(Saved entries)
---
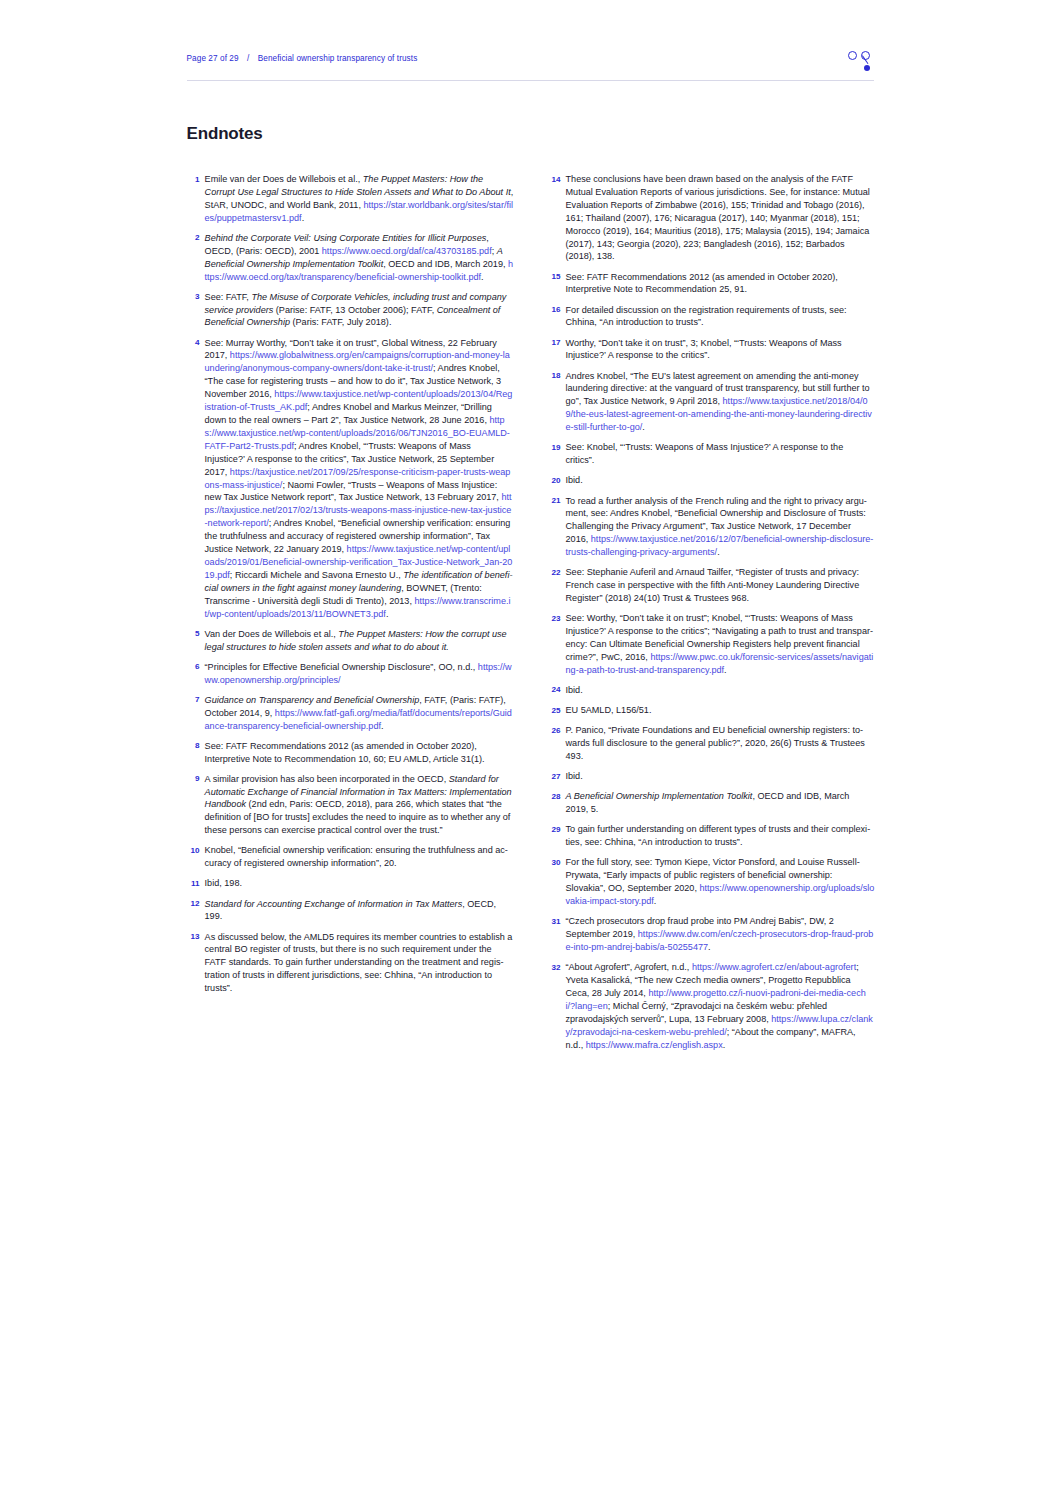Page 27 of 29 / Beneficial ownership transparency of trusts
Endnotes
1 Emile van der Does de Willebois et al., The Puppet Masters: How the Corrupt Use Legal Structures to Hide Stolen Assets and What to Do About It, StAR, UNODC, and World Bank, 2011, https://star.worldbank.org/sites/star/files/puppetmastersv1.pdf.
2 Behind the Corporate Veil: Using Corporate Entities for Illicit Purposes, OECD, (Paris: OECD), 2001 https://www.oecd.org/daf/ca/43703185.pdf; A Beneficial Ownership Implementation Toolkit, OECD and IDB, March 2019, https://www.oecd.org/tax/transparency/beneficial-ownership-toolkit.pdf.
3 See: FATF, The Misuse of Corporate Vehicles, including trust and company service providers (Parise: FATF, 13 October 2006); FATF, Concealment of Beneficial Ownership (Paris: FATF, July 2018).
4 See: Murray Worthy, “Don’t take it on trust”, Global Witness, 22 February 2017, https://www.globalwitness.org/en/campaigns/corruption-and-money-laundering/anonymous-company-owners/dont-take-it-trust/; Andres Knobel, “The case for registering trusts – and how to do it”, Tax Justice Network, 3 November 2016, https://www.taxjustice.net/wp-content/uploads/2013/04/Registration-of-Trusts_AK.pdf; Andres Knobel and Markus Meinzer, “Drilling down to the real owners – Part 2”, Tax Justice Network, 28 June 2016, https://www.taxjustice.net/wp-content/uploads/2016/06/TJN2016_BO-EUAMLD-FATF-Part2-Trusts.pdf; Andres Knobel, “‘Trusts: Weapons of Mass Injustice?’ A response to the critics”, Tax Justice Network, 25 September 2017, https://taxjustice.net/2017/09/25/response-criticism-paper-trusts-weapons-mass-injustice/; Naomi Fowler, “Trusts – Weapons of Mass Injustice: new Tax Justice Network report”, Tax Justice Network, 13 February 2017, https://taxjustice.net/2017/02/13/trusts-weapons-mass-injustice-new-tax-justice-network-report/; Andres Knobel, “Beneficial ownership verification: ensuring the truthfulness and accuracy of registered ownership information”, Tax Justice Network, 22 January 2019, https://www.taxjustice.net/wp-content/uploads/2019/01/Beneficial-ownership-verification_Tax-Justice-Network_Jan-2019.pdf; Riccardi Michele and Savona Ernesto U., The identification of beneficial owners in the fight against money laundering, BOWNET, (Trento: Transcrime - Università degli Studi di Trento), 2013, https://www.transcrime.it/wp-content/uploads/2013/11/BOWNET3.pdf.
5 Van der Does de Willebois et al., The Puppet Masters: How the corrupt use legal structures to hide stolen assets and what to do about it.
6“Principles for Effective Beneficial Ownership Disclosure”, OO, n.d., https://www.openownership.org/principles/
7 Guidance on Transparency and Beneficial Ownership, FATF, (Paris: FATF), October 2014, 9, https://www.fatf-gafi.org/media/fatf/documents/reports/Guidance-transparency-beneficial-ownership.pdf.
8 See: FATF Recommendations 2012 (as amended in October 2020), Interpretive Note to Recommendation 10, 60; EU AMLD, Article 31(1).
9 A similar provision has also been incorporated in the OECD, Standard for Automatic Exchange of Financial Information in Tax Matters: Implementation Handbook (2nd edn, Paris: OECD, 2018), para 266, which states that “the definition of [BO for trusts] excludes the need to inquire as to whether any of these persons can exercise practical control over the trust.”
10 Knobel, “Beneficial ownership verification: ensuring the truthfulness and accuracy of registered ownership information”, 20.
11 Ibid, 198.
12 Standard for Accounting Exchange of Information in Tax Matters, OECD, 199.
13 As discussed below, the AMLD5 requires its member countries to establish a central BO register of trusts, but there is no such requirement under the FATF standards. To gain further understanding on the treatment and registration of trusts in different jurisdictions, see: Chhina, “An introduction to trusts”.
14 These conclusions have been drawn based on the analysis of the FATF Mutual Evaluation Reports of various jurisdictions. See, for instance: Mutual Evaluation Reports of Zimbabwe (2016), 155; Trinidad and Tobago (2016), 161; Thailand (2007), 176; Nicaragua (2017), 140; Myanmar (2018), 151; Morocco (2019), 164; Mauritius (2018), 175; Malaysia (2015), 194; Jamaica (2017), 143; Georgia (2020), 223; Bangladesh (2016), 152; Barbados (2018), 138.
15 See: FATF Recommendations 2012 (as amended in October 2020), Interpretive Note to Recommendation 25, 91.
16 For detailed discussion on the registration requirements of trusts, see: Chhina, “An introduction to trusts”.
17 Worthy, “Don’t take it on trust”, 3; Knobel, “‘Trusts: Weapons of Mass Injustice?’ A response to the critics”.
18 Andres Knobel, “The EU’s latest agreement on amending the anti-money laundering directive: at the vanguard of trust transparency, but still further to go”, Tax Justice Network, 9 April 2018, https://www.taxjustice.net/2018/04/09/the-eus-latest-agreement-on-amending-the-anti-money-laundering-directive-still-further-to-go/.
19 See: Knobel, “‘Trusts: Weapons of Mass Injustice?’ A response to the critics”.
20 Ibid.
21 To read a further analysis of the French ruling and the right to privacy argument, see: Andres Knobel, “Beneficial Ownership and Disclosure of Trusts: Challenging the Privacy Argument”, Tax Justice Network, 17 December 2016, https://www.taxjustice.net/2016/12/07/beneficial-ownership-disclosure-trusts-challenging-privacy-arguments/.
22 See: Stephanie Auferil and Arnaud Tailfer, “Register of trusts and privacy: French case in perspective with the fifth Anti-Money Laundering Directive Register” (2018) 24(10) Trust & Trustees 968.
23 See: Worthy, “Don’t take it on trust”; Knobel, “‘Trusts: Weapons of Mass Injustice?’ A response to the critics”; “Navigating a path to trust and transparency: Can Ultimate Beneficial Ownership Registers help prevent financial crime?”, PwC, 2016, https://www.pwc.co.uk/forensic-services/assets/navigating-a-path-to-trust-and-transparency.pdf.
24 Ibid.
25 EU 5AMLD, L156/51.
26 P. Panico, “Private Foundations and EU beneficial ownership registers: towards full disclosure to the general public?”, 2020, 26(6) Trusts & Trustees 493.
27 Ibid.
28 A Beneficial Ownership Implementation Toolkit, OECD and IDB, March 2019, 5.
29 To gain further understanding on different types of trusts and their complexities, see: Chhina, “An introduction to trusts”.
30 For the full story, see: Tymon Kiepe, Victor Ponsford, and Louise Russell-Prywata, “Early impacts of public registers of beneficial ownership: Slovakia”, OO, September 2020, https://www.openownership.org/uploads/slovakia-impact-story.pdf.
31“Czech prosecutors drop fraud probe into PM Andrej Babis”, DW, 2 September 2019, https://www.dw.com/en/czech-prosecutors-drop-fraud-probe-into-pm-andrej-babis/a-50255477.
32“About Agrofert”, Agrofert, n.d., https://www.agrofert.cz/en/about-agrofert; Yveta Kasalická, “The new Czech media owners”, Progetto Repubblica Ceca, 28 July 2014, http://www.progetto.cz/i-nuovi-padroni-dei-media-cechi/?lang=en; Michal Černý, “Zpravodajci na českém webu: přehled zpravodajských serverů”, Lupa, 13 February 2008, https://www.lupa.cz/clanky/zpravodajci-na-ceskem-webu-prehled/; “About the company”, MAFRA, n.d., https://www.mafra.cz/english.aspx.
---
How to complete this task:
Word for word, give the entries back in full; the pictures do not belong in the copy.

Output:
Page 27 of 29 / Beneficial ownership transparency of trusts
Endnotes
1 Emile van der Does de Willebois et al., The Puppet Masters: How the Corrupt Use Legal Structures to Hide Stolen Assets and What to Do About It, StAR, UNODC, and World Bank, 2011, https://star.worldbank.org/sites/star/files/puppetmastersv1.pdf.
2 Behind the Corporate Veil: Using Corporate Entities for Illicit Purposes, OECD, (Paris: OECD), 2001 https://www.oecd.org/daf/ca/43703185.pdf; A Beneficial Ownership Implementation Toolkit, OECD and IDB, March 2019, https://www.oecd.org/tax/transparency/beneficial-ownership-toolkit.pdf.
3 See: FATF, The Misuse of Corporate Vehicles, including trust and company service providers (Parise: FATF, 13 October 2006); FATF, Concealment of Beneficial Ownership (Paris: FATF, July 2018).
4 See: Murray Worthy, “Don’t take it on trust”, Global Witness, 22 February 2017, https://www.globalwitness.org/en/campaigns/corruption-and-money-laundering/anonymous-company-owners/dont-take-it-trust/; Andres Knobel, “The case for registering trusts – and how to do it”, Tax Justice Network, 3 November 2016, https://www.taxjustice.net/wp-content/uploads/2013/04/Registration-of-Trusts_AK.pdf; Andres Knobel and Markus Meinzer, “Drilling down to the real owners – Part 2”, Tax Justice Network, 28 June 2016, https://www.taxjustice.net/wp-content/uploads/2016/06/TJN2016_BO-EUAMLD-FATF-Part2-Trusts.pdf; Andres Knobel, “‘Trusts: Weapons of Mass Injustice?’ A response to the critics”, Tax Justice Network, 25 September 2017, https://taxjustice.net/2017/09/25/response-criticism-paper-trusts-weapons-mass-injustice/; Naomi Fowler, “Trusts – Weapons of Mass Injustice: new Tax Justice Network report”, Tax Justice Network, 13 February 2017, https://taxjustice.net/2017/02/13/trusts-weapons-mass-injustice-new-tax-justice-network-report/; Andres Knobel, “Beneficial ownership verification: ensuring the truthfulness and accuracy of registered ownership information”, Tax Justice Network, 22 January 2019, https://www.taxjustice.net/wp-content/uploads/2019/01/Beneficial-ownership-verification_Tax-Justice-Network_Jan-2019.pdf; Riccardi Michele and Savona Ernesto U., The identification of beneficial owners in the fight against money laundering, BOWNET, (Trento: Transcrime - Università degli Studi di Trento), 2013, https://www.transcrime.it/wp-content/uploads/2013/11/BOWNET3.pdf.
5 Van der Does de Willebois et al., The Puppet Masters: How the corrupt use legal structures to hide stolen assets and what to do about it.
6“Principles for Effective Beneficial Ownership Disclosure”, OO, n.d., https://www.openownership.org/principles/
7 Guidance on Transparency and Beneficial Ownership, FATF, (Paris: FATF), October 2014, 9, https://www.fatf-gafi.org/media/fatf/documents/reports/Guidance-transparency-beneficial-ownership.pdf.
8 See: FATF Recommendations 2012 (as amended in October 2020), Interpretive Note to Recommendation 10, 60; EU AMLD, Article 31(1).
9 A similar provision has also been incorporated in the OECD, Standard for Automatic Exchange of Financial Information in Tax Matters: Implementation Handbook (2nd edn, Paris: OECD, 2018), para 266, which states that “the definition of [BO for trusts] excludes the need to inquire as to whether any of these persons can exercise practical control over the trust.”
10 Knobel, “Beneficial ownership verification: ensuring the truthfulness and accuracy of registered ownership information”, 20.
11 Ibid, 198.
12 Standard for Accounting Exchange of Information in Tax Matters, OECD, 199.
13 As discussed below, the AMLD5 requires its member countries to establish a central BO register of trusts, but there is no such requirement under the FATF standards. To gain further understanding on the treatment and registration of trusts in different jurisdictions, see: Chhina, “An introduction to trusts”.
14 These conclusions have been drawn based on the analysis of the FATF Mutual Evaluation Reports of various jurisdictions. See, for instance: Mutual Evaluation Reports of Zimbabwe (2016), 155; Trinidad and Tobago (2016), 161; Thailand (2007), 176; Nicaragua (2017), 140; Myanmar (2018), 151; Morocco (2019), 164; Mauritius (2018), 175; Malaysia (2015), 194; Jamaica (2017), 143; Georgia (2020), 223; Bangladesh (2016), 152; Barbados (2018), 138.
15 See: FATF Recommendations 2012 (as amended in October 2020), Interpretive Note to Recommendation 25, 91.
16 For detailed discussion on the registration requirements of trusts, see: Chhina, “An introduction to trusts”.
17 Worthy, “Don’t take it on trust”, 3; Knobel, “‘Trusts: Weapons of Mass Injustice?’ A response to the critics”.
18 Andres Knobel, “The EU’s latest agreement on amending the anti-money laundering directive: at the vanguard of trust transparency, but still further to go”, Tax Justice Network, 9 April 2018, https://www.taxjustice.net/2018/04/09/the-eus-latest-agreement-on-amending-the-anti-money-laundering-directive-still-further-to-go/.
19 See: Knobel, “‘Trusts: Weapons of Mass Injustice?’ A response to the critics”.
20 Ibid.
21 To read a further analysis of the French ruling and the right to privacy argument, see: Andres Knobel, “Beneficial Ownership and Disclosure of Trusts: Challenging the Privacy Argument”, Tax Justice Network, 17 December 2016, https://www.taxjustice.net/2016/12/07/beneficial-ownership-disclosure-trusts-challenging-privacy-arguments/.
22 See: Stephanie Auferil and Arnaud Tailfer, “Register of trusts and privacy: French case in perspective with the fifth Anti-Money Laundering Directive Register” (2018) 24(10) Trust & Trustees 968.
23 See: Worthy, “Don’t take it on trust”; Knobel, “‘Trusts: Weapons of Mass Injustice?’ A response to the critics”; “Navigating a path to trust and transparency: Can Ultimate Beneficial Ownership Registers help prevent financial crime?”, PwC, 2016, https://www.pwc.co.uk/forensic-services/assets/navigating-a-path-to-trust-and-transparency.pdf.
24 Ibid.
25 EU 5AMLD, L156/51.
26 P. Panico, “Private Foundations and EU beneficial ownership registers: towards full disclosure to the general public?”, 2020, 26(6) Trusts & Trustees 493.
27 Ibid.
28 A Beneficial Ownership Implementation Toolkit, OECD and IDB, March 2019, 5.
29 To gain further understanding on different types of trusts and their complexities, see: Chhina, “An introduction to trusts”.
30 For the full story, see: Tymon Kiepe, Victor Ponsford, and Louise Russell-Prywata, “Early impacts of public registers of beneficial ownership: Slovakia”, OO, September 2020, https://www.openownership.org/uploads/slovakia-impact-story.pdf.
31“Czech prosecutors drop fraud probe into PM Andrej Babis”, DW, 2 September 2019, https://www.dw.com/en/czech-prosecutors-drop-fraud-probe-into-pm-andrej-babis/a-50255477.
32“About Agrofert”, Agrofert, n.d., https://www.agrofert.cz/en/about-agrofert; Yveta Kasalická, “The new Czech media owners”, Progetto Repubblica Ceca, 28 July 2014, http://www.progetto.cz/i-nuovi-padroni-dei-media-cechi/?lang=en; Michal Černý, “Zpravodajci na českém webu: přehled zpravodajských serverů”, Lupa, 13 February 2008, https://www.lupa.cz/clanky/zpravodajci-na-ceskem-webu-prehled/; “About the company”, MAFRA, n.d., https://www.mafra.cz/english.aspx.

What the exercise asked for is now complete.